_SOURCE DATA_.
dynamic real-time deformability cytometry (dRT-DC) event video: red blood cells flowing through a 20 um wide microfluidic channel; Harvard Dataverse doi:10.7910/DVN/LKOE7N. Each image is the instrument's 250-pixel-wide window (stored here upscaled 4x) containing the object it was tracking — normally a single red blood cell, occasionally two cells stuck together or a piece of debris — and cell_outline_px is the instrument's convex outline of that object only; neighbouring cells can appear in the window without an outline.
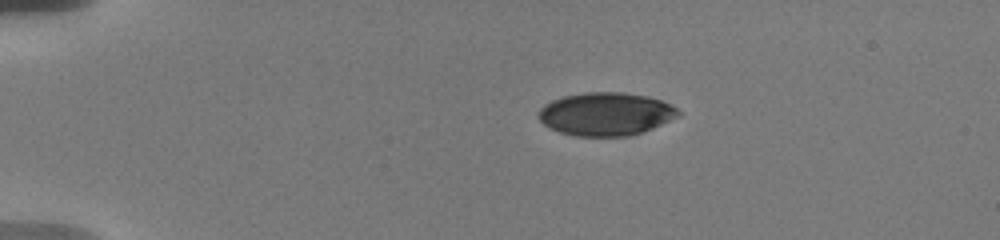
{"species": "human", "species_latin": "Homo sapiens", "temperature_condition": "warm", "stored_images_in_passage": 11, "camera_frame_rate_fps": 3000, "um_per_image_px": 0.085, "donor": {"sex": "male"}, "frame": {"image": 1, "passage_image": 1, "time_ms": 0.0, "image_size_px": [1000, 240], "cell_outline_px": [[684, 112], [680, 116], [652, 128], [628, 136], [576, 136], [560, 132], [548, 128], [540, 120], [540, 108], [544, 104], [552, 100], [564, 96], [584, 92], [624, 92], [648, 96], [672, 104]], "centroid_in_image_um": [51.53, 9.68], "position_along_channel_um": 33.5, "area_um2": 35.26}}
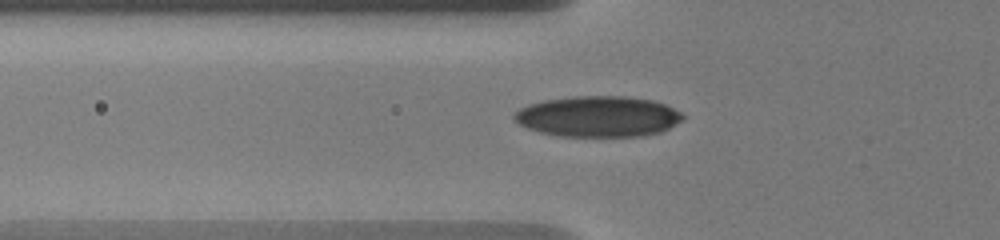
{"frame": {"image": 2, "passage_image": 8, "time_ms": 3.0, "image_size_px": [1000, 240], "cell_outline_px": [[684, 120], [660, 132], [644, 136], [560, 136], [540, 132], [528, 128], [520, 124], [512, 116], [520, 108], [528, 104], [544, 100], [572, 96], [624, 96], [652, 100], [664, 104], [680, 112], [684, 116]], "centroid_in_image_um": [50.84, 9.9], "position_along_channel_um": 75.0, "area_um2": 40.0}}
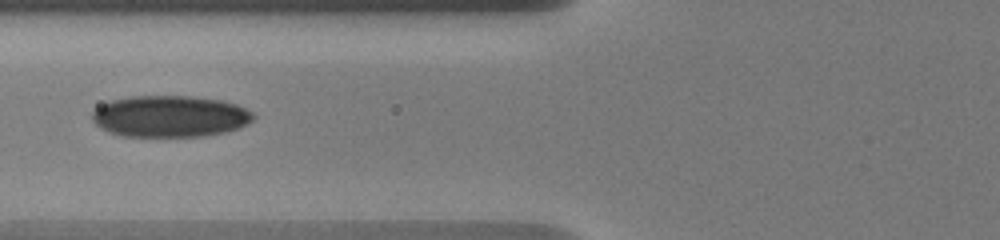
{"frame": {"image": 3, "passage_image": 10, "time_ms": 4.0, "image_size_px": [1000, 240], "cell_outline_px": [[256, 116], [252, 120], [240, 128], [224, 132], [204, 136], [124, 136], [112, 132], [96, 124], [92, 120], [92, 112], [96, 108], [112, 100], [128, 96], [192, 96], [224, 100], [236, 104], [252, 112]], "centroid_in_image_um": [14.49, 9.87], "position_along_channel_um": 111.3, "area_um2": 38.9}}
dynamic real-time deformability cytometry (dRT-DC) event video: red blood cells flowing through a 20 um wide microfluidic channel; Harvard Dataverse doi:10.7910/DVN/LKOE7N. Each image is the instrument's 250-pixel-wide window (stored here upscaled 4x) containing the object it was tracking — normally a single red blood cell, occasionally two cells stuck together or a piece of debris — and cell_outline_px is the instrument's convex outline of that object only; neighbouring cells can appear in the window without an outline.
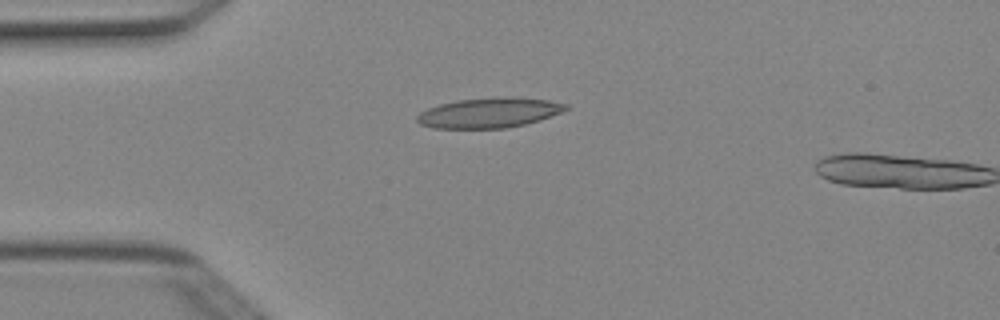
{"species": "Egyptian fruit bat (a non-hibernating species)", "species_latin": "Rousettus aegyptiacus", "temperature_condition": "cold", "stored_images_in_passage": 4, "camera_frame_rate_fps": 3000, "um_per_image_px": 0.085, "animal": {"sex": "female"}, "frame": {"image": 1, "passage_image": 3, "time_ms": 0.667, "image_size_px": [1000, 320], "cell_outline_px": [[568, 108], [564, 112], [540, 120], [524, 124], [504, 128], [432, 128], [420, 124], [416, 120], [416, 116], [420, 112], [428, 108], [440, 104], [456, 100], [496, 96], [512, 96], [548, 100], [568, 104]], "centroid_in_image_um": [41.6, 9.57], "position_along_channel_um": 43.4, "area_um2": 26.36}}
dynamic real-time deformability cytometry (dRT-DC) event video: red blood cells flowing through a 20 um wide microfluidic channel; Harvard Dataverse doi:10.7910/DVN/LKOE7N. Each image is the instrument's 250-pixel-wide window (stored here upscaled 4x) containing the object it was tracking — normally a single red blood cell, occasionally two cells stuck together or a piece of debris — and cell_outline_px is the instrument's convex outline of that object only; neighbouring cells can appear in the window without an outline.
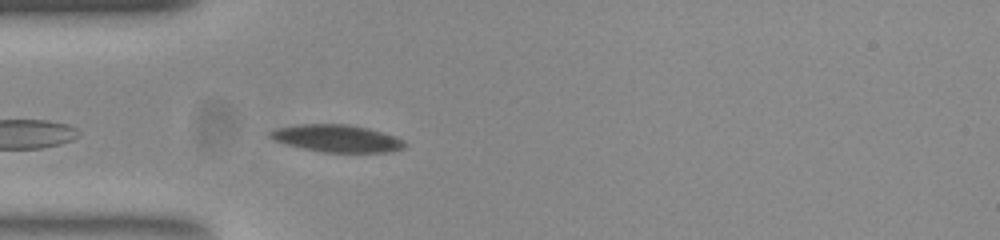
{"species": "common noctule bat (a hibernating species)", "species_latin": "Nyctalus noctula", "temperature_condition": "room temperature", "stored_images_in_passage": 29, "camera_frame_rate_fps": 3000, "um_per_image_px": 0.085, "animal": {"sex": "female", "body_mass_g": 23.0, "forearm_length_mm": 53.4}, "frame": {"image": 1, "passage_image": 3, "time_ms": 0.667, "image_size_px": [1000, 240], "cell_outline_px": [[408, 144], [404, 148], [392, 152], [324, 152], [304, 148], [288, 144], [276, 140], [268, 136], [268, 132], [276, 128], [300, 124], [348, 124], [368, 128], [396, 136], [404, 140]], "centroid_in_image_um": [28.7, 11.76], "position_along_channel_um": 56.3, "area_um2": 21.39}}
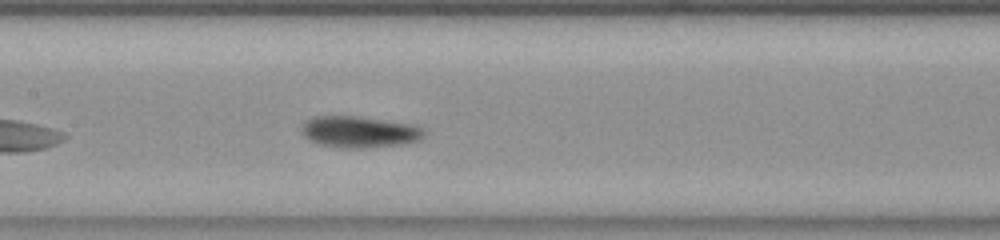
{"frame": {"image": 2, "passage_image": 13, "time_ms": 4.0, "image_size_px": [1000, 240], "cell_outline_px": [[428, 132], [420, 140], [404, 144], [364, 148], [340, 148], [320, 144], [308, 140], [304, 136], [304, 124], [308, 120], [316, 116], [360, 116], [416, 124], [424, 128]], "centroid_in_image_um": [30.66, 11.21], "position_along_channel_um": 176.7, "area_um2": 22.72}}
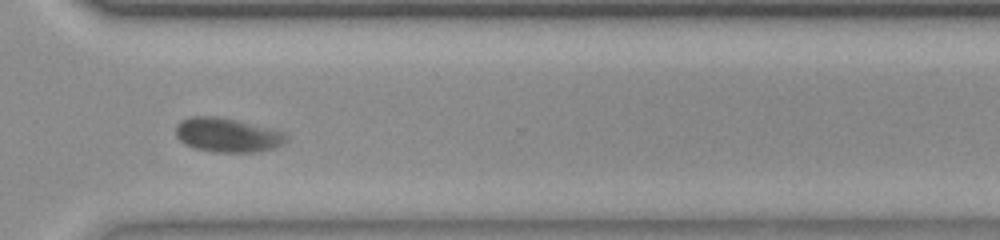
{"frame": {"image": 3, "passage_image": 27, "time_ms": 8.667, "image_size_px": [1000, 240], "cell_outline_px": [[288, 140], [284, 144], [260, 152], [216, 152], [192, 148], [184, 144], [176, 136], [176, 124], [180, 120], [188, 116], [216, 116], [236, 120], [272, 128], [284, 132], [288, 136]], "centroid_in_image_um": [19.33, 11.47], "position_along_channel_um": 351.3, "area_um2": 22.37}, "authors_computed_cell_mechanics": {"area_um2": 21.9062, "velocity_mm_per_s": 3.7389, "shape_relaxation_time_tau1_ms": 9.7897, "shape_relaxation_time_tau2_ms": 1.1471, "deformation_change_tau1": 0.1971, "deformation_change_tau2": 0.0419}}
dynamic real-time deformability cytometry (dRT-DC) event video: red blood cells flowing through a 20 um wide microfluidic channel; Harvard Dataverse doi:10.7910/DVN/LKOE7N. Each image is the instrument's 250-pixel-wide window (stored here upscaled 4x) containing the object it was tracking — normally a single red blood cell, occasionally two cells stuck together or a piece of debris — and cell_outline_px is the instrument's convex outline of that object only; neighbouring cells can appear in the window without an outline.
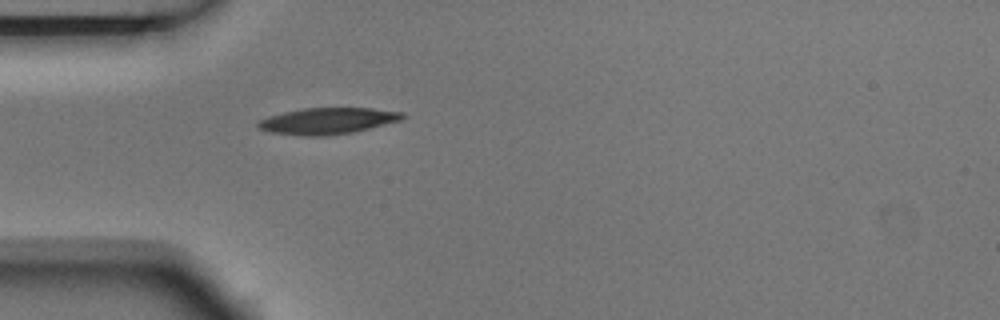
{"species": "Egyptian fruit bat (a non-hibernating species)", "species_latin": "Rousettus aegyptiacus", "temperature_condition": "room temperature", "stored_images_in_passage": 4, "camera_frame_rate_fps": 3000, "um_per_image_px": 0.085, "animal": {"sex": "male"}, "frame": {"image": 1, "passage_image": 4, "time_ms": 1.0, "image_size_px": [1000, 320], "cell_outline_px": [[404, 116], [400, 120], [352, 132], [328, 136], [304, 136], [272, 132], [260, 128], [256, 124], [260, 120], [268, 116], [284, 112], [304, 108], [372, 108], [404, 112]], "centroid_in_image_um": [27.84, 10.27], "position_along_channel_um": 57.2, "area_um2": 21.91}}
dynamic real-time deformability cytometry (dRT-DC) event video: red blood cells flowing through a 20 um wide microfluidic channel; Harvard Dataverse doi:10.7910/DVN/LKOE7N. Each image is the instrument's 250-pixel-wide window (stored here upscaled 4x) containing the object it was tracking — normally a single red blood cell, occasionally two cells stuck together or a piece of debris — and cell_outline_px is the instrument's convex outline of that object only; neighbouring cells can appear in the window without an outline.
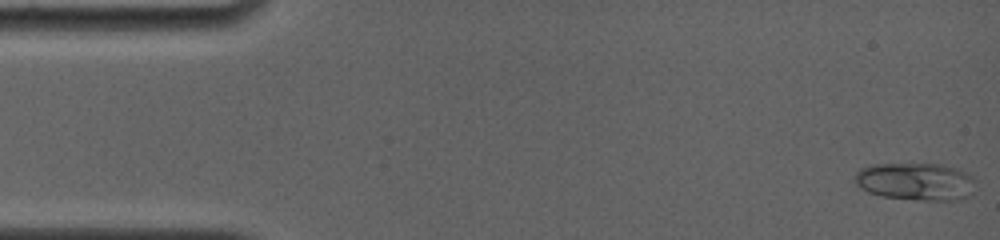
{"species": "common noctule bat (a hibernating species)", "species_latin": "Nyctalus noctula", "temperature_condition": "room temperature", "stored_images_in_passage": 99, "camera_frame_rate_fps": 4000, "um_per_image_px": 0.085, "animal": {"sex": "female", "body_mass_g": 19.0, "forearm_length_mm": 56.7}, "frame": {"image": 1, "passage_image": 1, "time_ms": 0.0, "image_size_px": [1000, 240], "cell_outline_px": [[972, 180], [968, 196], [960, 200], [916, 200], [880, 196], [868, 192], [860, 188], [852, 180], [852, 176], [860, 168], [872, 164], [944, 164], [956, 168], [972, 176]], "centroid_in_image_um": [77.72, 15.42], "position_along_channel_um": 7.3, "area_um2": 26.47}}
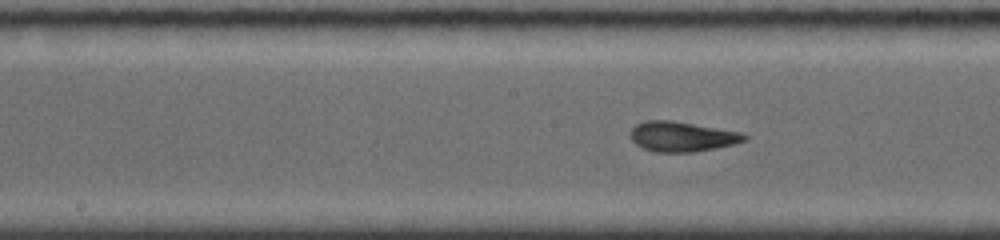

_WHAT YOU WILL DO_.
Quote every entry exactly, with the pictures omitted.

_TASK SOLUTION_.
dynamic real-time deformability cytometry (dRT-DC) event video: red blood cells flowing through a 20 um wide microfluidic channel; Harvard Dataverse doi:10.7910/DVN/LKOE7N. Each image is the instrument's 250-pixel-wide window (stored here upscaled 4x) containing the object it was tracking — normally a single red blood cell, occasionally two cells stuck together or a piece of debris — and cell_outline_px is the instrument's convex outline of that object only; neighbouring cells can appear in the window without an outline.
{"species": "human", "species_latin": "Homo sapiens", "temperature_condition": "warm", "stored_images_in_passage": 11, "camera_frame_rate_fps": 3000, "um_per_image_px": 0.085, "donor": {"sex": "male"}, "frame": {"image": 1, "passage_image": 1, "time_ms": 0.0, "image_size_px": [1000, 240], "cell_outline_px": [[684, 112], [680, 116], [652, 128], [628, 136], [576, 136], [560, 132], [548, 128], [540, 120], [540, 108], [544, 104], [552, 100], [564, 96], [584, 92], [624, 92], [648, 96], [672, 104]], "centroid_in_image_um": [51.53, 9.68], "position_along_channel_um": 33.5, "area_um2": 35.26}}
{"frame": {"image": 2, "passage_image": 8, "time_ms": 3.0, "image_size_px": [1000, 240], "cell_outline_px": [[684, 120], [660, 132], [644, 136], [560, 136], [540, 132], [528, 128], [520, 124], [512, 116], [520, 108], [528, 104], [544, 100], [572, 96], [624, 96], [652, 100], [664, 104], [680, 112], [684, 116]], "centroid_in_image_um": [50.84, 9.9], "position_along_channel_um": 75.0, "area_um2": 40.0}}
{"frame": {"image": 3, "passage_image": 10, "time_ms": 4.0, "image_size_px": [1000, 240], "cell_outline_px": [[256, 116], [252, 120], [240, 128], [224, 132], [204, 136], [124, 136], [112, 132], [96, 124], [92, 120], [92, 112], [96, 108], [112, 100], [128, 96], [192, 96], [224, 100], [236, 104], [252, 112]], "centroid_in_image_um": [14.49, 9.87], "position_along_channel_um": 111.3, "area_um2": 38.9}}
dynamic real-time deformability cytometry (dRT-DC) event video: red blood cells flowing through a 20 um wide microfluidic channel; Harvard Dataverse doi:10.7910/DVN/LKOE7N. Each image is the instrument's 250-pixel-wide window (stored here upscaled 4x) containing the object it was tracking — normally a single red blood cell, occasionally two cells stuck together or a piece of debris — and cell_outline_px is the instrument's convex outline of that object only; neighbouring cells can appear in the window without an outline.
{"species": "Egyptian fruit bat (a non-hibernating species)", "species_latin": "Rousettus aegyptiacus", "temperature_condition": "cold", "stored_images_in_passage": 4, "camera_frame_rate_fps": 3000, "um_per_image_px": 0.085, "animal": {"sex": "female"}, "frame": {"image": 1, "passage_image": 3, "time_ms": 0.667, "image_size_px": [1000, 320], "cell_outline_px": [[568, 108], [564, 112], [540, 120], [524, 124], [504, 128], [432, 128], [420, 124], [416, 120], [416, 116], [420, 112], [428, 108], [440, 104], [456, 100], [496, 96], [512, 96], [548, 100], [568, 104]], "centroid_in_image_um": [41.6, 9.57], "position_along_channel_um": 43.4, "area_um2": 26.36}}
dynamic real-time deformability cytometry (dRT-DC) event video: red blood cells flowing through a 20 um wide microfluidic channel; Harvard Dataverse doi:10.7910/DVN/LKOE7N. Each image is the instrument's 250-pixel-wide window (stored here upscaled 4x) containing the object it was tracking — normally a single red blood cell, occasionally two cells stuck together or a piece of debris — and cell_outline_px is the instrument's convex outline of that object only; neighbouring cells can appear in the window without an outline.
{"species": "common noctule bat (a hibernating species)", "species_latin": "Nyctalus noctula", "temperature_condition": "room temperature", "stored_images_in_passage": 29, "camera_frame_rate_fps": 3000, "um_per_image_px": 0.085, "animal": {"sex": "female", "body_mass_g": 23.0, "forearm_length_mm": 53.4}, "frame": {"image": 1, "passage_image": 3, "time_ms": 0.667, "image_size_px": [1000, 240], "cell_outline_px": [[408, 144], [404, 148], [392, 152], [324, 152], [304, 148], [288, 144], [276, 140], [268, 136], [268, 132], [276, 128], [300, 124], [348, 124], [368, 128], [396, 136], [404, 140]], "centroid_in_image_um": [28.7, 11.76], "position_along_channel_um": 56.3, "area_um2": 21.39}}
{"frame": {"image": 2, "passage_image": 13, "time_ms": 4.0, "image_size_px": [1000, 240], "cell_outline_px": [[428, 132], [420, 140], [404, 144], [364, 148], [340, 148], [320, 144], [308, 140], [304, 136], [304, 124], [308, 120], [316, 116], [360, 116], [416, 124], [424, 128]], "centroid_in_image_um": [30.66, 11.21], "position_along_channel_um": 176.7, "area_um2": 22.72}}
{"frame": {"image": 3, "passage_image": 27, "time_ms": 8.667, "image_size_px": [1000, 240], "cell_outline_px": [[288, 140], [284, 144], [260, 152], [216, 152], [192, 148], [184, 144], [176, 136], [176, 124], [180, 120], [188, 116], [216, 116], [236, 120], [272, 128], [284, 132], [288, 136]], "centroid_in_image_um": [19.33, 11.47], "position_along_channel_um": 351.3, "area_um2": 22.37}, "authors_computed_cell_mechanics": {"area_um2": 21.9062, "velocity_mm_per_s": 3.7389, "shape_relaxation_time_tau1_ms": 9.7897, "shape_relaxation_time_tau2_ms": 1.1471, "deformation_change_tau1": 0.1971, "deformation_change_tau2": 0.0419}}
dynamic real-time deformability cytometry (dRT-DC) event video: red blood cells flowing through a 20 um wide microfluidic channel; Harvard Dataverse doi:10.7910/DVN/LKOE7N. Each image is the instrument's 250-pixel-wide window (stored here upscaled 4x) containing the object it was tracking — normally a single red blood cell, occasionally two cells stuck together or a piece of debris — and cell_outline_px is the instrument's convex outline of that object only; neighbouring cells can appear in the window without an outline.
{"species": "Egyptian fruit bat (a non-hibernating species)", "species_latin": "Rousettus aegyptiacus", "temperature_condition": "room temperature", "stored_images_in_passage": 4, "camera_frame_rate_fps": 3000, "um_per_image_px": 0.085, "animal": {"sex": "male"}, "frame": {"image": 1, "passage_image": 4, "time_ms": 1.0, "image_size_px": [1000, 320], "cell_outline_px": [[404, 116], [400, 120], [352, 132], [328, 136], [304, 136], [272, 132], [260, 128], [256, 124], [260, 120], [268, 116], [284, 112], [304, 108], [372, 108], [404, 112]], "centroid_in_image_um": [27.84, 10.27], "position_along_channel_um": 57.2, "area_um2": 21.91}}
dynamic real-time deformability cytometry (dRT-DC) event video: red blood cells flowing through a 20 um wide microfluidic channel; Harvard Dataverse doi:10.7910/DVN/LKOE7N. Each image is the instrument's 250-pixel-wide window (stored here upscaled 4x) containing the object it was tracking — normally a single red blood cell, occasionally two cells stuck together or a piece of debris — and cell_outline_px is the instrument's convex outline of that object only; neighbouring cells can appear in the window without an outline.
{"species": "common noctule bat (a hibernating species)", "species_latin": "Nyctalus noctula", "temperature_condition": "room temperature", "stored_images_in_passage": 99, "camera_frame_rate_fps": 4000, "um_per_image_px": 0.085, "animal": {"sex": "female", "body_mass_g": 19.0, "forearm_length_mm": 56.7}, "frame": {"image": 1, "passage_image": 1, "time_ms": 0.0, "image_size_px": [1000, 240], "cell_outline_px": [[972, 180], [968, 196], [960, 200], [916, 200], [880, 196], [868, 192], [860, 188], [852, 180], [852, 176], [860, 168], [872, 164], [944, 164], [956, 168], [972, 176]], "centroid_in_image_um": [77.72, 15.42], "position_along_channel_um": 7.3, "area_um2": 26.47}}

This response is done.